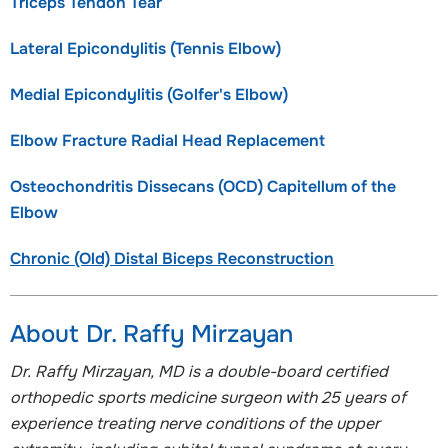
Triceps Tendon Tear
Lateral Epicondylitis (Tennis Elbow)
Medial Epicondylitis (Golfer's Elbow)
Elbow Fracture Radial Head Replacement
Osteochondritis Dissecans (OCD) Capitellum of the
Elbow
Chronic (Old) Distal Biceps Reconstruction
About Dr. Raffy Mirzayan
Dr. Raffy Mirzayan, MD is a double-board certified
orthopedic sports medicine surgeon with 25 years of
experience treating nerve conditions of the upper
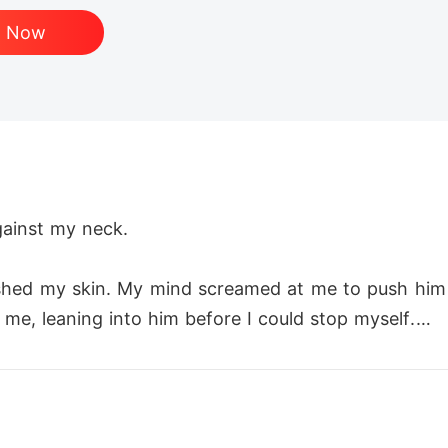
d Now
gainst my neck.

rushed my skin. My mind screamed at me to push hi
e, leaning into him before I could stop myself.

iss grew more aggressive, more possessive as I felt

━━━━━━━━━━━━━━━━━━━━

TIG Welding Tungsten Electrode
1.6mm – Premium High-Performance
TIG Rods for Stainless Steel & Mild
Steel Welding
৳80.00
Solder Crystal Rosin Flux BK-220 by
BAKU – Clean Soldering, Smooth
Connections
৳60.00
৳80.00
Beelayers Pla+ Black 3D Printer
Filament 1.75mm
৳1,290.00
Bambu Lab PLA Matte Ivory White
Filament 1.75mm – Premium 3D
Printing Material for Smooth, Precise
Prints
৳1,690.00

━━━━━━━━━━━━━━━━━━━━

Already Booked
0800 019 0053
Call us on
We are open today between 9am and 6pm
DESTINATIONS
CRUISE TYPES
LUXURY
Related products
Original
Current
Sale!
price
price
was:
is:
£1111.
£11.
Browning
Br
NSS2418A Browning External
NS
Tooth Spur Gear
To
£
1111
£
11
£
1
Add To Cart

━━━━━━━━━━━━━━━━━━━━

Problem: In the records above, everything from the line with "Triceps Tendon Tear" down to the line with "iss grew more" must be duplicated exactly, both lines kept. Leave no pictures in.

Exercise result:
Triceps Tendon Tear
Lateral Epicondylitis (Tennis Elbow)
Medial Epicondylitis (Golfer's Elbow)
Elbow Fracture Radial Head Replacement
Osteochondritis Dissecans (OCD) Capitellum of the
Elbow
Chronic (Old) Distal Biceps Reconstruction
About Dr. Raffy Mirzayan
Dr. Raffy Mirzayan, MD is a double-board certified
orthopedic sports medicine surgeon with 25 years of
experience treating nerve conditions of the upper
d Now
gainst my neck.

rushed my skin. My mind screamed at me to push hi
e, leaning into him before I could stop myself.

iss grew more aggressive, more possessive as I felt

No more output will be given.